* Materials provided *
------------------------

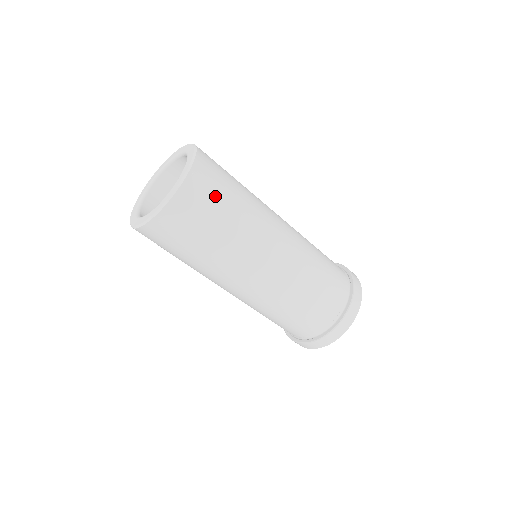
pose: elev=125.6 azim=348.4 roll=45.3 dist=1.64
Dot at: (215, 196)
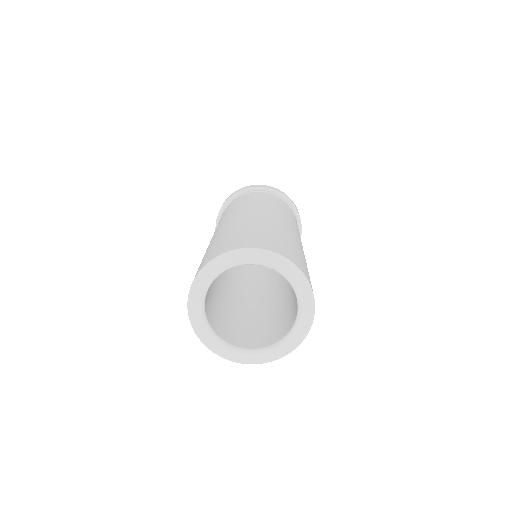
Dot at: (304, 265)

------------------------

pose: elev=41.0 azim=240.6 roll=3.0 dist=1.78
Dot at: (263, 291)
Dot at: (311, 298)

------------------------

* Challenge *
Give everything in the data from the line containing "pose: elev=41.0 azim=240.6 roll=3.0 dist=1.78" down to the line containing "Dot at: (311, 298)" as a numbered list, including both of those lines and leaving out any blank lines.

* Answer *
1. pose: elev=41.0 azim=240.6 roll=3.0 dist=1.78
2. Dot at: (263, 291)
3. Dot at: (311, 298)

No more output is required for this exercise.